The UK government is weighing how strong to make proposed new powers to overrule regulators, ranging from unfettered authority for the Treasury to step in, to an intervention only if approved by Parliament.
The government confirmed last week that it would introduce an “intervention power” to the draft law, which will set the UK’s post-Brexit framework for the financial sector. But people close to the process say there’s still uncertainty over crucial details that will help determine the balance of power between ministers and officials.
At one end of the spectrum, the Treasury could seek a direct power to order the Prudential Regulation Authority and Financial Conduct Authority to make changes, the people said, asking not to be identified discussing private deliberations. That order could even be issued in secret if the Treasury believes it is in the public interest, so Parliament and the public wouldn’t know about the government’s intervention.
At the other extreme, the government could step in only if Parliament approves the measure through a vote, the people said. There could be further checks such as a time-limit and ongoing oversight by lawmakers, according to lawyers.
The potential new call-in power to block actions by watchdogs triggered a highly-charged debate this summer about regulatory independence and perceptions of the UK’s regime to international authorities and investors.
There is support in Parliament and elsewhere for checks to regulatory actions to be introduced to UK law as part of the shift away from the EU, but there are deep divisions about what shape they should take. Liz Truss, the new prime minister, signalled she favored a power being added to the finance bill before it becomes law next year. The Treasury under new Chancellor of the Exchequer Kwasi Kwarteng is now working on the details.
The Treasury is also considering beefing up an incoming requirement for regulators to take competitiveness into their decisions, according to two people familiar with the discussions. It is being made a secondary objective as part of the financial services bill, but there is a view that the language is too weak and should be strengthened to ensure the FCA and PRA give it due consideration after their primary objective of financial stability, the people said.
A spokesperson for the Treasury declined to comment.
Some in the City have lobbied for competitiveness to be a primary objective, but so far ministers have resisted.
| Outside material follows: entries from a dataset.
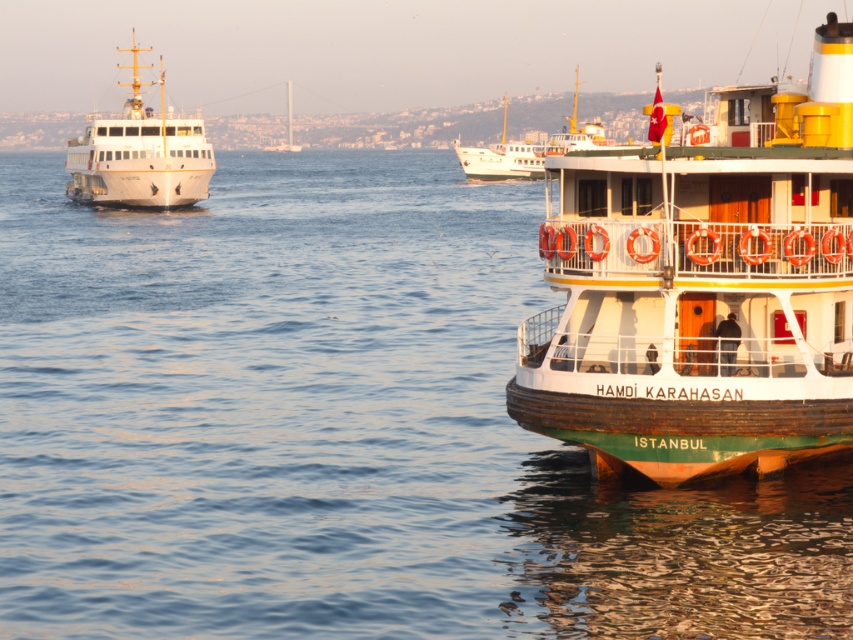
Can you confirm if white glossy ferry at upper left is taller than white matte boat at center?

Yes, white glossy ferry at upper left is taller than white matte boat at center.

Is point (212, 157) farther from camera compared to point (496, 168)?

No, it is not.

Identify the location of white glossy ferry at upper left. The width and height of the screenshot is (853, 640). (138, 154).

Is point (525, 392) farther from viewer compared to point (181, 124)?

No, it is not.

In the scene shown: Between wooden ship at right and white glossy ferry at upper left, which one is positioned lower?

wooden ship at right is below.

Between point (637, 337) and point (125, 152), which one is positioned behind?

Point (125, 152)

The width and height of the screenshot is (853, 640). In order to click on wooden ship at right in this screenshot , I will do `click(703, 288)`.

Is point (531, 378) more distant than point (534, 148)?

No.

At what (x,y) coordinates should I click in order to perform the action: click on wooden ship at right. Please return your answer as a coordinate pair (x, y). This screenshot has width=853, height=640. Looking at the image, I should click on tap(703, 288).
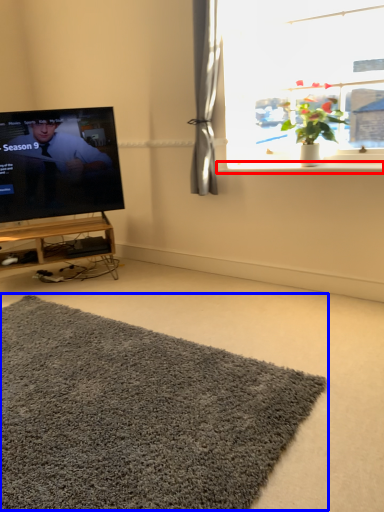
Question: Which object is further to the camera taking this photo, window sill (highlighted by a red box) or doormat (highlighted by a blue box)?

Choices:
 (A) window sill
 (B) doormat

Answer: (A)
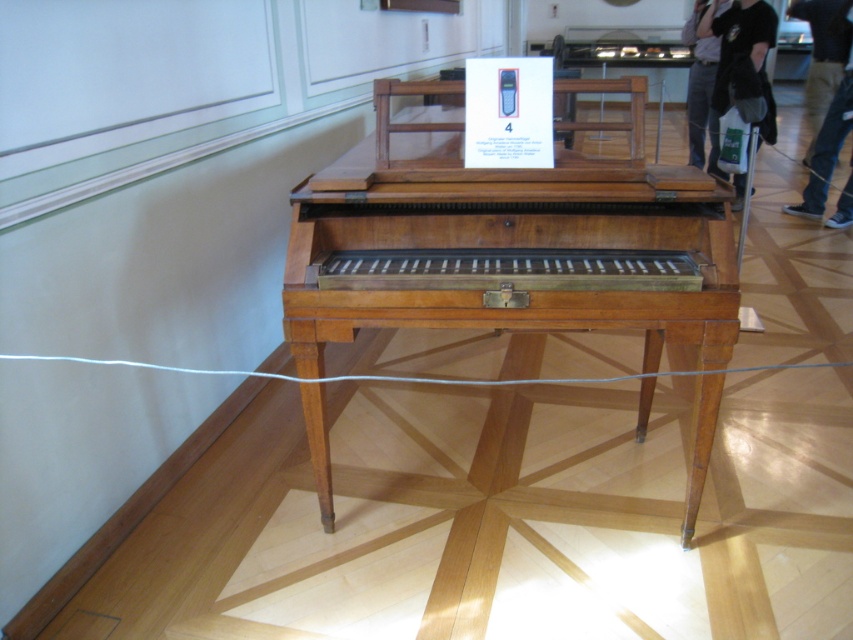
You are a security guard in the museum and notice two pairs of denim pants in the image. According to the scene, where is the brown denim pants at lower right located relative to the denim pants at right?

The brown denim pants at lower right are to the right of the denim pants at right.

You are a security guard in the museum and notice the black fabric bag at upper right and the brown denim pants at lower right. Which object is closer to the front of the museum display?

The black fabric bag at upper right is closer to the front of the museum display because the brown denim pants at lower right is behind it.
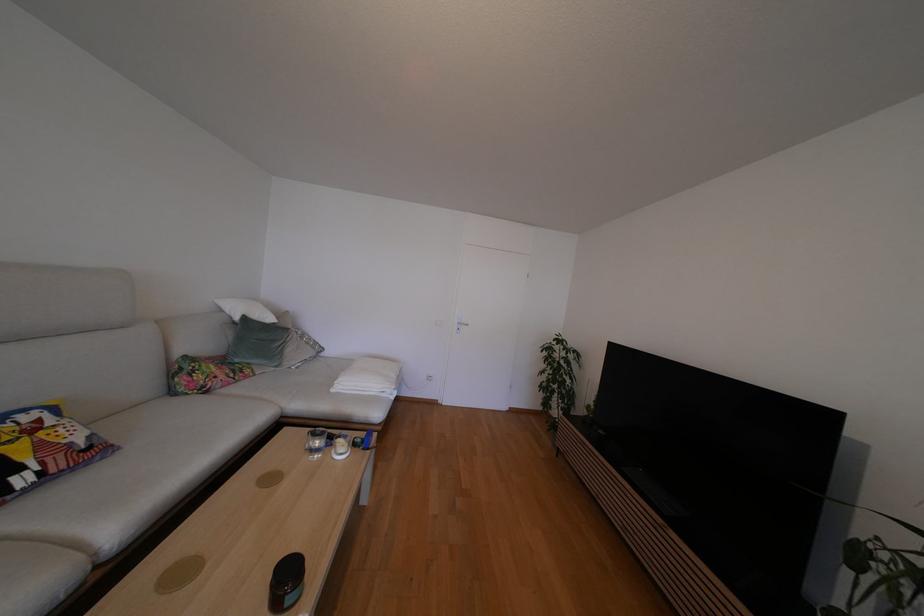
Find where to lift the colorful patterned pillow. Please return your answer as a coordinate pair (x, y).

(43, 448)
Andrew Griffith, the new Financial Secretary to the Treasury and City Minister, will play a leading role in shaping any financial reforms. Richard Fuller, the economic secretary to the Treasury, told Parliament last week that regulators would retain their “unambiguous hierarchy” of objectives.
The new government’s push to deregulate and promote growth have sparked concerns among consumer groups.
“Forcing a ‘competitiveness’ objective onto financial regulators turns what should be a watchdog into a cheerleader for speculative risk,” said Marloes Nicholls, head of Policy and Advocacy at Finance Innovation Lab, a charity which promotes financial inclusion. “The proposed ‘call in’ powers only reinforce the impression of a dramatic weakening of standards of the type that preceded the global financial crisis.”
Gina Miller, a financial services campaigner and co-founder of SCM Private LLP, said giving the government an intervention power would make regulation less predictable and undermine certainty for businesses, which could deter inward investment. “We would be seen as an outlier compared to the rest of the world,” she said.
Andrew Bailey, the Bank of England governor, has warned that dramatically increasing parliament’s power over regulators would trigger concerns abroad. He has also said the finance bill as it stands strikes the right balance.
Big Bang 2
Kwarteng told a gathering of senior finance figures last week that he wanted to create a “Big Bang 2” to introduce bold measures to boost the City of London. He expressed frustration with the slow progress of post-Brexit change and has fired the Treasury’s top civil servant, Tom Scholar, in what appeared to be frustration over the department’s resistance to adopting different policies.
Barney Reynolds, global head of the financial services industry group at law firm Shearman & Sterling, said a call-in power could be made to work as long as it is “delicately done”.
“It’s a shame it’s come to this or that it appears to be needed,” Reynolds said. “The system itself as a whole has been very slow to adapt to the post-Brexit world, there has been a lot of resistance to change.”
The Treasury’s focus in the past week has been thrashing out an emergency energy support package, but more details about financial reforms are set to be laid out at the Conservative Party’s conference in Birmingham in early October, a person familiar with the plans said.